Life began to fall into place when she married and had three boys, but her weight continued to climb to 270 pounds, pushing her into isolation. “When we would go camping as a family, I couldn’t participate,” she says. “I couldn’t hike or bike. I could only hope that someone would come over and interact with me.” Yo-yo dieting became a regular part of her life. “I’d been dieting my whole life and tried every diet out there,” she says. With each diet attempt ending in failure, Joanne became more depressed and withdrawn. “Every morning when I got dressed, I was reminded of my weight.”

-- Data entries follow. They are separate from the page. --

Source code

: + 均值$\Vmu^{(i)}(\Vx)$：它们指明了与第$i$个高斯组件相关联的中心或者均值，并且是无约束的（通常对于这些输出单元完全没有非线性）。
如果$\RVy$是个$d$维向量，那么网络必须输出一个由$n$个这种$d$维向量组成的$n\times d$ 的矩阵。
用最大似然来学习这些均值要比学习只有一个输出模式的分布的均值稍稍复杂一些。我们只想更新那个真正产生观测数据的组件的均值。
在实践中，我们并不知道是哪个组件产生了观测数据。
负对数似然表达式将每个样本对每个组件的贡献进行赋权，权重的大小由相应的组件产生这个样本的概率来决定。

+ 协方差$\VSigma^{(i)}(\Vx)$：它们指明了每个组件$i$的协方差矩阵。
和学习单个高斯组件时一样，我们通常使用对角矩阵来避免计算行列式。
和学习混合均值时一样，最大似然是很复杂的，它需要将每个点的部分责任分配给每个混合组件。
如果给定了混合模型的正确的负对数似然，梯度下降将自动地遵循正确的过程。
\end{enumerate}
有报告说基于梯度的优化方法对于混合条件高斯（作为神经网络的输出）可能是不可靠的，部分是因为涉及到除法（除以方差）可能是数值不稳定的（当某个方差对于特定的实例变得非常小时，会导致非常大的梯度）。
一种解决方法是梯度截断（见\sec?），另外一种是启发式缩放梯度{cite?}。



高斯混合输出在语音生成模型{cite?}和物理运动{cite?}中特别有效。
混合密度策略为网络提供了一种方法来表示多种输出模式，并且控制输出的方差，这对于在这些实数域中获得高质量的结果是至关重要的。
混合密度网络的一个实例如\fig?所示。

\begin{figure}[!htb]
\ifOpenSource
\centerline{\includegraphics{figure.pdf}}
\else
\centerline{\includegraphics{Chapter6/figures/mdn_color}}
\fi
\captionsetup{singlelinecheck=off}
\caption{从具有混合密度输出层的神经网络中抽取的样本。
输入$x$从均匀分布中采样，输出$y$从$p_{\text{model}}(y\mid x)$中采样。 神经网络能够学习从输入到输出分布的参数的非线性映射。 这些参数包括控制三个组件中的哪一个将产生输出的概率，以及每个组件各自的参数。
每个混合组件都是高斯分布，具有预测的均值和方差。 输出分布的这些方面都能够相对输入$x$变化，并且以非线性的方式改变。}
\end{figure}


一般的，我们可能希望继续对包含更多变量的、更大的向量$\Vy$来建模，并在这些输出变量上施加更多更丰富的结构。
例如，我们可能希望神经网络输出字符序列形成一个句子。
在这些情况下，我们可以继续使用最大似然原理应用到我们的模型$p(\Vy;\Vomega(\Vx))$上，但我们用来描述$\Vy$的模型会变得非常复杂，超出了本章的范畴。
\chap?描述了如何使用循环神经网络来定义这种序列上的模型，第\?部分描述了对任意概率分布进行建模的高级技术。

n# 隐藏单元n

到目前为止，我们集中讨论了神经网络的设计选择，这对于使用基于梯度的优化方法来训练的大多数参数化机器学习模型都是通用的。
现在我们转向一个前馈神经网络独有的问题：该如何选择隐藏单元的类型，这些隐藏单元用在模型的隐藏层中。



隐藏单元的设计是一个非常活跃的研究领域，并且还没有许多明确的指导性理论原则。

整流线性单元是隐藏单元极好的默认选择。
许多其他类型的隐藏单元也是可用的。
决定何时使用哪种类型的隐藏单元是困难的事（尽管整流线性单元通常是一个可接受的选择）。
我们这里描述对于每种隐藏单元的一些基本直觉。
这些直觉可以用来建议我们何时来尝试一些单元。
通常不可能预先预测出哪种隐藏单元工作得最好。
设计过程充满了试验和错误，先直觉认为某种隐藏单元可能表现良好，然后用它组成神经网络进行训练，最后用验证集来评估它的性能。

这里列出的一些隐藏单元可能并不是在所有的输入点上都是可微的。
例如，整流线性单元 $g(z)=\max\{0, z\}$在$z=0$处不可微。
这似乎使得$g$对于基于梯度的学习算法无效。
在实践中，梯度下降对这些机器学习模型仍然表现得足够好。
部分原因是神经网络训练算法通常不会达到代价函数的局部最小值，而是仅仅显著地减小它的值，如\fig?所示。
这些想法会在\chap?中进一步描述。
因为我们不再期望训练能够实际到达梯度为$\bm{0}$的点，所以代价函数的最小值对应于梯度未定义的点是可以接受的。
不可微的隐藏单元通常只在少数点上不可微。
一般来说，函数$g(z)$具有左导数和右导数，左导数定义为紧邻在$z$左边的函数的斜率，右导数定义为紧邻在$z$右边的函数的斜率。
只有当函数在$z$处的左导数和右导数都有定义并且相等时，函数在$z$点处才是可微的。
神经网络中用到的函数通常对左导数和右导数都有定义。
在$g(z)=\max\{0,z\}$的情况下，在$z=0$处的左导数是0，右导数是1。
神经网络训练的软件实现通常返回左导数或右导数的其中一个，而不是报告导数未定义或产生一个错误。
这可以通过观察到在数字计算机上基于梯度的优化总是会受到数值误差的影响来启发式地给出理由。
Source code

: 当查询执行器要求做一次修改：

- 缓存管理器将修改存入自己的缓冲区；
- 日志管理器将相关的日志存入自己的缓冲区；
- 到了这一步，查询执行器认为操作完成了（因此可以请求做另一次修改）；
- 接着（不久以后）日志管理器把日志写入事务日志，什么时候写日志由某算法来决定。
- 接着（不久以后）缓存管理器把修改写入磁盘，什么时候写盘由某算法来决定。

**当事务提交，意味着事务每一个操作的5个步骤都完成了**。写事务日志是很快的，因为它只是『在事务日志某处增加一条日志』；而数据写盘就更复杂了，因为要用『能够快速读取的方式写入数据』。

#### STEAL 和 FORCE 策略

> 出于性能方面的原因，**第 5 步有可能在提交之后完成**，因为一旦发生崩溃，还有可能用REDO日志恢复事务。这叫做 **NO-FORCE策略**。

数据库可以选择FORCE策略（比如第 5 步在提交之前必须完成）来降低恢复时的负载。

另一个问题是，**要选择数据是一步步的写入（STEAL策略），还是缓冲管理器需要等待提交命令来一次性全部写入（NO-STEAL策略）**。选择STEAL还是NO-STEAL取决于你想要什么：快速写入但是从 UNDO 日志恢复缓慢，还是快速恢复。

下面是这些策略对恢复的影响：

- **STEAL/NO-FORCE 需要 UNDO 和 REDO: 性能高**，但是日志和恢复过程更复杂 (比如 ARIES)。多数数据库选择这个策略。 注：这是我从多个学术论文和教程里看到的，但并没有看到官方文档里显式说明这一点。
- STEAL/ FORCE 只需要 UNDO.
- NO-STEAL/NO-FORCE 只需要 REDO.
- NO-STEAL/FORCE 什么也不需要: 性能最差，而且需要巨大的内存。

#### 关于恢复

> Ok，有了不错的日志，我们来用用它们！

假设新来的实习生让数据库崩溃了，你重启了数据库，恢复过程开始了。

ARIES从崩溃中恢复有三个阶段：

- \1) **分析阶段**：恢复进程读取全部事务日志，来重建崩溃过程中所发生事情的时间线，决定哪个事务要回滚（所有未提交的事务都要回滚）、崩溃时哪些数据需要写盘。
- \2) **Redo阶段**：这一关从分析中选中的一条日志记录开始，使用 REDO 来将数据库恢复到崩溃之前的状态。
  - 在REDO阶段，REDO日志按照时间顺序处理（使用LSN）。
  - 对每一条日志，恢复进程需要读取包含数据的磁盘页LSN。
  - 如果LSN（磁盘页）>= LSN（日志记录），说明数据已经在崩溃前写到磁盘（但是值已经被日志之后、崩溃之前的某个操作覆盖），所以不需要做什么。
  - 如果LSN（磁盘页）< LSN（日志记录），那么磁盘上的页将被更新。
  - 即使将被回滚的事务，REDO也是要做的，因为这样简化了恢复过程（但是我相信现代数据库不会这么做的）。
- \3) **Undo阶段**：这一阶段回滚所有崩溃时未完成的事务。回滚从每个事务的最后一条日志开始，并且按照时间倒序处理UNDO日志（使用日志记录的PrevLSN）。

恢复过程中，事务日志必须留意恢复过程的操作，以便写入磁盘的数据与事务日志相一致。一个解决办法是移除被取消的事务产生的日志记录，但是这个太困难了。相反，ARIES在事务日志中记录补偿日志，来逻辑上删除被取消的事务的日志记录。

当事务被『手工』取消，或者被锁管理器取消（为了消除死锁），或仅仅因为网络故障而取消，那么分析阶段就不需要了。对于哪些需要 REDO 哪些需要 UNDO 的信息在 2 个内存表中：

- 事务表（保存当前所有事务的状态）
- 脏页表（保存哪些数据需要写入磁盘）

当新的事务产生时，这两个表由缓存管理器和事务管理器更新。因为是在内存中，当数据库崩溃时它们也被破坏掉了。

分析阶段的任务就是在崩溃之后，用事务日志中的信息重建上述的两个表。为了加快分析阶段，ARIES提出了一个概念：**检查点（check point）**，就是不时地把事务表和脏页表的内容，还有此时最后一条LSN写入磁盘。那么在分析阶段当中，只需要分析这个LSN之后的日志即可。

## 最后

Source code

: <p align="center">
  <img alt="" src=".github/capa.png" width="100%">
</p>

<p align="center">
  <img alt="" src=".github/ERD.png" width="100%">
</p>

As the emotional pain of obesity grew, the physical toll of the extra weight escalated as well. “I had a lot of co-morbidities – high blood pressure, high cholesterol and sleep apnea – that were fighting against me. My doctor told me that if I didn’t do something about my weight, it was the beginning of my end.” She knew she had to do something, but Joanne initially balked at weight-loss surgery, which she considered a cop-out. She and her husband Tim began to research weight-loss options, and while Tim looked at doctors and surgeries, Joanne sought out support groups.
Together they settled on gastric bypass surgery and chose Dr. Sina Matin at Baylor Weight Loss Center Grapevine. “He was the only one who offered comprehensive before, during and aftercare for patients,” she says. Although there are major risks involved in weight-loss surgery, Joanne has had a normal recovery. “I was mentally ready for the changes that I needed to make,” she says.
While Joanne was steadily losing weight after surgery, the rest of the family was gaining the gifts of a healthy mom and wife. The three boys, ages 14, 13 and 10, expressed their gratitude during the family’s New Year’s Eve gathering. In keeping with tradition, the family shared one thing for which they were most grateful, and both boys expressed a heartfelt thanks to Dr. Matin for giving them their mom back.
A year after the surgery, Joanne has lost 112 pounds and regained her health. She no longer suffers from high blood pressure or high cholesterol and has the energy to join in games of catch with her boys. She credits her weight-loss surgery with saving her life and reclaiming her self-esteem. Through it all, she has continued to hold her post at the crosswalk, but she no longer has hidden pain. “I like who I am now,” she says with a sparkle in her eye. “My outsides finally match my insides.”